• READING TEXT:
▬▬▬▬▬▬▬▬▬▬
If you think your post qualifies as "rude", you must not spend much time in the Politics forum. ;)

Eh, I moderated my level of rudeness to slightly less than what I recieved.

But no, I stay FAR away from politics.

One thing I've determined in my years: the less amenable a subject is to logical and/or rational analysis, the more...shall we say passionate...people become over the issue. And I've found this true on the level of the issue (some issues are as much or more opinion or subjectively based than factual) and the individual (an individual with a lack of knowledge will argue more voraciously and emotionally than an expert, who will tend to give factual rebuttals).

I'm thinking of calling this "Hellbound's Law of Argument Temperature" :D
 
Well, suppose that you want to mention the names of three folks who signed up with Facebook. Just come up with a fictitious but fairly frequent name, such as John Smith, and google up John Smith Facebook and then click the first entry found by the engine to see some of John Smith's Facebook friends.
http://www.facebook.com/people/John-Smith/1095780008

Then you select three of them, mention them in your email to Santa Klaus or whoever, and voila: these three names would be later added as your suggested friends to your Facebook account page. This wouldn't be possible without Facebook boys reading your email. Actually they don't read it, just scan it for names to find a match in their Facebook client database. But if they wanted, they could easily read the whole content of your email.

Few questions:

Were you logged into facebook while viewing John Smith's profile?

Did you 'select' some friends from his friend list just from the list or did you actually click through to their profiles?

I'm curious about their methods but mainly because I seem to get completely random suggestions.

I've just deleted all my information and cut my friends list down to about 60/70 people, so all I really use it for is event co-ordination and interacting with people I already interact with socially
 
If Hellbound is going where I think he is with this, it is completely rational and has nothing to do with telepathy.

Epix:

Define sending an e-mail to yourself.

* Do you use GMail, Yahoo, Hotmail or some other web based mail program?
* Do you use an e-mail client like Thunderbird or Outlook?
* Did you send the e-mail via Facebook's mail system?

Also, were any of these people friends of anybody in your friends list? All FB has to do to suggest friends is look at friends of your friends or look at the groups to which you belong.

Few questions:

Were you logged into facebook while viewing John Smith's profile?
▬▬▬▬▬▬▬▬▬▬
Stored data
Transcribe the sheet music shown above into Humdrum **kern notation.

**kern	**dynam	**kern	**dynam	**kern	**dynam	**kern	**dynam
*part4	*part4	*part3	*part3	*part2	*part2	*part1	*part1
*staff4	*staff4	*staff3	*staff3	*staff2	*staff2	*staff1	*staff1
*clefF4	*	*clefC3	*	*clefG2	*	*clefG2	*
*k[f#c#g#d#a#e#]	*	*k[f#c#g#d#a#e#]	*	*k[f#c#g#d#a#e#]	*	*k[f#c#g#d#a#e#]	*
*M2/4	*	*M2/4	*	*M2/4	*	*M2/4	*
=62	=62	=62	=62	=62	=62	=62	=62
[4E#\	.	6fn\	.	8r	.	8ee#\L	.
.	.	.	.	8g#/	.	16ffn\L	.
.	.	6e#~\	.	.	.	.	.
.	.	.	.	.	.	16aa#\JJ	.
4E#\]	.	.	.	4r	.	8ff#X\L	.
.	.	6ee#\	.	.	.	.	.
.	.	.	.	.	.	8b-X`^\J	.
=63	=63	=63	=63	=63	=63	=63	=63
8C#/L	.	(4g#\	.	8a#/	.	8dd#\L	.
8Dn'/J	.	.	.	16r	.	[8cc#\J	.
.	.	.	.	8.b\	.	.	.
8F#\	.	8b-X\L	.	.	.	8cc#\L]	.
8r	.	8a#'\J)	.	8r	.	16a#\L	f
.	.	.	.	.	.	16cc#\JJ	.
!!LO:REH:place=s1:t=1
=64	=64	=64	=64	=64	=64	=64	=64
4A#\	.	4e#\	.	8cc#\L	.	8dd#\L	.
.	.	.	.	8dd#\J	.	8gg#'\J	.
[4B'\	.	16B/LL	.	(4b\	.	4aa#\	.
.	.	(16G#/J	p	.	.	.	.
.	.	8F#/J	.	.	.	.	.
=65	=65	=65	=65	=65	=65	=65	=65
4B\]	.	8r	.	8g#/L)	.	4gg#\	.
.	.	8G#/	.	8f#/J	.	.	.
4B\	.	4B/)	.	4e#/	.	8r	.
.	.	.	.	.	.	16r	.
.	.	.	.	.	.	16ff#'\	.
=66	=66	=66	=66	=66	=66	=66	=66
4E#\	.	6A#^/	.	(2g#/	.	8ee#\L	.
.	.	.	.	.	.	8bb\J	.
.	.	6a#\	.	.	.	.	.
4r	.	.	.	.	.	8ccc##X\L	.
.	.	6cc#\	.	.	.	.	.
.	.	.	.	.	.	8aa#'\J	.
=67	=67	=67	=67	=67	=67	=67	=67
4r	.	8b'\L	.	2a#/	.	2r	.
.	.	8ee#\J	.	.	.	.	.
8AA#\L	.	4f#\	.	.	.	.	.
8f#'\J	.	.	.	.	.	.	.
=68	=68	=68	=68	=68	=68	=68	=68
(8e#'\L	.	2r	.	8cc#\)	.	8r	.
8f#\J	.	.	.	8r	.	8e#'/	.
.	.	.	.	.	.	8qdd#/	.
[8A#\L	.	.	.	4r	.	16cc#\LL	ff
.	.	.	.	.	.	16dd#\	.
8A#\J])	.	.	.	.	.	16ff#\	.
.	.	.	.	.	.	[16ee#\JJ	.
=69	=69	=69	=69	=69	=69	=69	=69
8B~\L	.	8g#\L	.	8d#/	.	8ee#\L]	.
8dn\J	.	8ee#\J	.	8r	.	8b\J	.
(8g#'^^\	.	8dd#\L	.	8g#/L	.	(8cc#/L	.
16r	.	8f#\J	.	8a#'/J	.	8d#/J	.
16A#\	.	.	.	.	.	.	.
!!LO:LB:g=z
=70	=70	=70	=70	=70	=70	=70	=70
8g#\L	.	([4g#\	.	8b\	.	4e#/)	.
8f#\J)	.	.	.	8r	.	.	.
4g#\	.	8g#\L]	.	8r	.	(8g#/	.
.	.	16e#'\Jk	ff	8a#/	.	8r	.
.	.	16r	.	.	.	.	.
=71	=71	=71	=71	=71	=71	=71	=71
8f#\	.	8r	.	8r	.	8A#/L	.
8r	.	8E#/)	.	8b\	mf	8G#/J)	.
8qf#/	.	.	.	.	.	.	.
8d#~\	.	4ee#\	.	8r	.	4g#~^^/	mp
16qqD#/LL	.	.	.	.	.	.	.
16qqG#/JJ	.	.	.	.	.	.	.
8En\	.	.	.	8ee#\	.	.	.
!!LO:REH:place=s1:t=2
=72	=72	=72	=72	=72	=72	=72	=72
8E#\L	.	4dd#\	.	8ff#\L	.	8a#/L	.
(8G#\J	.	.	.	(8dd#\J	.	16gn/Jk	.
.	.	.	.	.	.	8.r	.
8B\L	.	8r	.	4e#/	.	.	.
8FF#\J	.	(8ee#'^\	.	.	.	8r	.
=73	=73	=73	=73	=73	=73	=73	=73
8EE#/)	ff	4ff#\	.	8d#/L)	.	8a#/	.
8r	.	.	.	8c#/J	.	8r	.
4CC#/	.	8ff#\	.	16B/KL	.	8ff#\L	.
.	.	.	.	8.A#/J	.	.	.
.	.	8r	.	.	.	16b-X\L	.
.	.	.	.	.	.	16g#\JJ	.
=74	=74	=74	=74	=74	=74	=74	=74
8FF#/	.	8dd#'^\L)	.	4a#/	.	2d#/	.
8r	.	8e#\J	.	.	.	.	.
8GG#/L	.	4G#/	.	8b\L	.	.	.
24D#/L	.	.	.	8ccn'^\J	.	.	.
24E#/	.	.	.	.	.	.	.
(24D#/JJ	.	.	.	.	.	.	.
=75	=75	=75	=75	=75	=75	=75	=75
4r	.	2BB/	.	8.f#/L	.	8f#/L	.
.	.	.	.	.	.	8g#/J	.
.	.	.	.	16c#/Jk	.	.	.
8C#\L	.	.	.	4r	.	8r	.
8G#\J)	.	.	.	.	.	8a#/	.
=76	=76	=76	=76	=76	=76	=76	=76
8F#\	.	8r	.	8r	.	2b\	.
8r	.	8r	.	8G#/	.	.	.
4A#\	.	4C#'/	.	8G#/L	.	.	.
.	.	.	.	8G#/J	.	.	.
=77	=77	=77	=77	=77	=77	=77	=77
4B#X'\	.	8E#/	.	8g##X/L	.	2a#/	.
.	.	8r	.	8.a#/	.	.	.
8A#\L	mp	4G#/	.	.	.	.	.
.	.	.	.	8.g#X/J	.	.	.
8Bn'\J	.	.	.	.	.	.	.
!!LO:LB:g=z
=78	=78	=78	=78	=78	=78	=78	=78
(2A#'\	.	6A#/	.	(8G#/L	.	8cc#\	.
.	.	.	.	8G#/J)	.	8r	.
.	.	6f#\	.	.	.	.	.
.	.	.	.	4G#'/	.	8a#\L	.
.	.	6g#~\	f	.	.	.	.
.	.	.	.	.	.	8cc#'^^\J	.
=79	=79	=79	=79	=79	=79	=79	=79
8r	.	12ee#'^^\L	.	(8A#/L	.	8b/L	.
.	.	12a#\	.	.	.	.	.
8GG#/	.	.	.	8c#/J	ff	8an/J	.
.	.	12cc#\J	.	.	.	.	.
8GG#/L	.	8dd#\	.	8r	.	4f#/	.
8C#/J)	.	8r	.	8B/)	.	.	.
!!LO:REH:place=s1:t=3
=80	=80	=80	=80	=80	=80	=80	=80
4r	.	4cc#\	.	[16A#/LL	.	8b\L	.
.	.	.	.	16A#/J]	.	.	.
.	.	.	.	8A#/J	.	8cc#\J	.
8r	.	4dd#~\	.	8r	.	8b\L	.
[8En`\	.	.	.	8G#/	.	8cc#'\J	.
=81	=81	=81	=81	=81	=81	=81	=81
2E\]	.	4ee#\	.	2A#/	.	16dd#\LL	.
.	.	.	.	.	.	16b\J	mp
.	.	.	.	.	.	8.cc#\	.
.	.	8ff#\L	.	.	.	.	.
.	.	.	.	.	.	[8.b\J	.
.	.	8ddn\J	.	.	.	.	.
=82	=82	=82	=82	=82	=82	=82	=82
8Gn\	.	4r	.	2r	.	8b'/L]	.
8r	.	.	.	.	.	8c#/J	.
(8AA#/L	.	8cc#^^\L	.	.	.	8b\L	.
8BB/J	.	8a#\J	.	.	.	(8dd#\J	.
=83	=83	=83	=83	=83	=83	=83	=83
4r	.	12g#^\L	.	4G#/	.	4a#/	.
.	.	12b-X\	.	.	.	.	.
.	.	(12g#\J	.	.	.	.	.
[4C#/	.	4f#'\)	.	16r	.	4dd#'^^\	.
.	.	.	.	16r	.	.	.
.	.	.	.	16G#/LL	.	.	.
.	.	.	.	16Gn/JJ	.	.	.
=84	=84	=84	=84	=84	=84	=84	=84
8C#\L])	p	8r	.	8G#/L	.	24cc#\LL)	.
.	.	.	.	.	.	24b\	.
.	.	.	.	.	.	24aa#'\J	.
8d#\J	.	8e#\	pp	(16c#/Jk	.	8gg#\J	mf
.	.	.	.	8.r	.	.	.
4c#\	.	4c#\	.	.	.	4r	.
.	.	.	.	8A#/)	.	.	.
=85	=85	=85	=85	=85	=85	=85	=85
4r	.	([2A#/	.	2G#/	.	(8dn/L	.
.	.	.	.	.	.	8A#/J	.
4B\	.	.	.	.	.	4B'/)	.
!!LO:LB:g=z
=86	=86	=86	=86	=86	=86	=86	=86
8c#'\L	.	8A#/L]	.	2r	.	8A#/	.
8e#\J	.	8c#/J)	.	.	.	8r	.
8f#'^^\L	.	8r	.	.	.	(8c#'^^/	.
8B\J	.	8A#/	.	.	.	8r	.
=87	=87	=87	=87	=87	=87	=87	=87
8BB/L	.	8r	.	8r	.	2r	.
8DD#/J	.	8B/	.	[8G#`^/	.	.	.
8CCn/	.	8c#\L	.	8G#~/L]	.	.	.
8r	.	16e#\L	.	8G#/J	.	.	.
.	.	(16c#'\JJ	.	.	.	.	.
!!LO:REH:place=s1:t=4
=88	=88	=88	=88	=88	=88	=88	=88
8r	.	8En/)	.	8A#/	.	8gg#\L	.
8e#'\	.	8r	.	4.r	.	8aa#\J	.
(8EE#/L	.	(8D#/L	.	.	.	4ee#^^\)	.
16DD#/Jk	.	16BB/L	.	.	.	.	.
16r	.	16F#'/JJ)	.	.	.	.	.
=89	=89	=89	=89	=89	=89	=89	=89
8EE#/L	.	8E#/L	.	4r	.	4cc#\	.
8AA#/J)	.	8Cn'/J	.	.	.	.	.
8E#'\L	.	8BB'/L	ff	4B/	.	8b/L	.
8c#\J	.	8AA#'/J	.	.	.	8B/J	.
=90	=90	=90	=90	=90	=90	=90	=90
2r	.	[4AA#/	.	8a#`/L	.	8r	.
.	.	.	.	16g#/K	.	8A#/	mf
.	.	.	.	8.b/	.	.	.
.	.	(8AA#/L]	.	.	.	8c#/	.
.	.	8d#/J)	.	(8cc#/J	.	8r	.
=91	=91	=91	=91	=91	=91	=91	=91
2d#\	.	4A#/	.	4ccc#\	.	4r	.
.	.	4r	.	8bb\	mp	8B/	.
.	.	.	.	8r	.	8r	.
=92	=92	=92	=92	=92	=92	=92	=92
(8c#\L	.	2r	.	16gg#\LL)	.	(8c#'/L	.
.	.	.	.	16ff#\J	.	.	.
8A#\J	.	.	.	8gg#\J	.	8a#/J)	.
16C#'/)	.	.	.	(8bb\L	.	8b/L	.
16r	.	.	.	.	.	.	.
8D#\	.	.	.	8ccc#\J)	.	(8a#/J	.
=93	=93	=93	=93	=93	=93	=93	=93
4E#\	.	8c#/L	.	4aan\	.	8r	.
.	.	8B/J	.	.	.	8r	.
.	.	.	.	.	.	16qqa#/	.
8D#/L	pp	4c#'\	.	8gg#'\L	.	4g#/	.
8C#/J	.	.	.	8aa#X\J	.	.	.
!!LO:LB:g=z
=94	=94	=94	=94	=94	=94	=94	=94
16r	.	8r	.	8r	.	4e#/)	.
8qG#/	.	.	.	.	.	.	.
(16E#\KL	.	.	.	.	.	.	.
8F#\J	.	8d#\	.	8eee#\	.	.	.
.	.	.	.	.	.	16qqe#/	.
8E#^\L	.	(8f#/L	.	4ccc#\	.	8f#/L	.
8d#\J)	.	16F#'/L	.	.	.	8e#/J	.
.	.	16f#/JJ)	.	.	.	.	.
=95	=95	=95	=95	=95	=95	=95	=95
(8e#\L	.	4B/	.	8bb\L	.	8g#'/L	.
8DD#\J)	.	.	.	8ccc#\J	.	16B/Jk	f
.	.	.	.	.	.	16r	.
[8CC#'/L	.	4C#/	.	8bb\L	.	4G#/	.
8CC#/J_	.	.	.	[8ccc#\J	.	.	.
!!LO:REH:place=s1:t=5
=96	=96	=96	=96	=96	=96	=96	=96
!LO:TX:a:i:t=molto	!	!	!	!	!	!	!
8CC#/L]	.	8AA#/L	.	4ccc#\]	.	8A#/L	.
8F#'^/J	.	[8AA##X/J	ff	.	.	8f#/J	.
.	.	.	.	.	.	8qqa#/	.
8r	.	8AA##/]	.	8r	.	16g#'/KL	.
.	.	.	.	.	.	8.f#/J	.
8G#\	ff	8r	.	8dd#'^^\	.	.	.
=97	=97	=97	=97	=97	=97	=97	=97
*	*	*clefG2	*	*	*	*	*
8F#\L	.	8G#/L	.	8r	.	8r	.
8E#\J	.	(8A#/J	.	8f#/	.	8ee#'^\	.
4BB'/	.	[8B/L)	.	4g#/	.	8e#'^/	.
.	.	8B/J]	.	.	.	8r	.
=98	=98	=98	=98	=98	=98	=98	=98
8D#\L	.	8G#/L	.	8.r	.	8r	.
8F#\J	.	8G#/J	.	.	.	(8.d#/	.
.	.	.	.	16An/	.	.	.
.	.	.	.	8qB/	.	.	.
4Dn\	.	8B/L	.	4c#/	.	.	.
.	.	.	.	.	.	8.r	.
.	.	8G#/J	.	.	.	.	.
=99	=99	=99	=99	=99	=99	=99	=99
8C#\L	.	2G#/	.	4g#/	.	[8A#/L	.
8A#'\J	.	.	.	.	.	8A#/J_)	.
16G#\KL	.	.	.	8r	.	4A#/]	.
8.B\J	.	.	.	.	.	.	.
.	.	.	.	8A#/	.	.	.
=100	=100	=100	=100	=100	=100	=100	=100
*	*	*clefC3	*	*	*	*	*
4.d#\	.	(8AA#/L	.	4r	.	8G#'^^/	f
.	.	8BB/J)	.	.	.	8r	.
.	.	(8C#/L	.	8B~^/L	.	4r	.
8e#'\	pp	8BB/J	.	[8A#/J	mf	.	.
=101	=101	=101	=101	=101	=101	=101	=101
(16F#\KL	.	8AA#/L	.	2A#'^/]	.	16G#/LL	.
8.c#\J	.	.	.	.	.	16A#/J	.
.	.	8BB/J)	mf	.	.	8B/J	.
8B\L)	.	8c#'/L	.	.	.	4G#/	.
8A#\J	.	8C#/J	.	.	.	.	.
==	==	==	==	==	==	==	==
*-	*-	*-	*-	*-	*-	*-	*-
▬▬▬▬▬▬▬▬▬▬
• TASKS:
**a)** Translate this sentence from the forum thread into Spanish: "All FB has to do to suggest friends is look at friends of your friends or look at the groups to which you belong."
**b)** Summarize the forum thread in three sentences.
**c)** Repeat the part of the forum thread between "I'm curious about" and "e-mail to yourself.", inclusive.
The stored data items are not needed.

• SOLVED TASKS:
**a)** Lo único que tiene que hacer FB para sugerir amigos es mirar a los amigos de tus amigos o mirar los grupos a los que perteneces.

**b)** One poster says people argue more passionately about subjects that are less open to logical analysis, and proposes calling this "Hellbound's Law of Argument Temperature." Another poster describes mentioning three Facebook users' names in an email and later seeing them as suggested friends, and concludes that Facebook scans emails for names. Other posters ask how the test was done, and one notes that Facebook can suggest friends by looking at friends of friends or at shared groups.

**c)**
I'm curious about their methods but mainly because I seem to get completely random suggestions.

I've just deleted all my information and cut my friends list down to about 60/70 people, so all I really use it for is event co-ordination and interacting with people I already interact with socially
 
If Hellbound is going where I think he is with this, it is completely rational and has nothing to do with telepathy.

Epix:

Define sending an e-mail to yourself.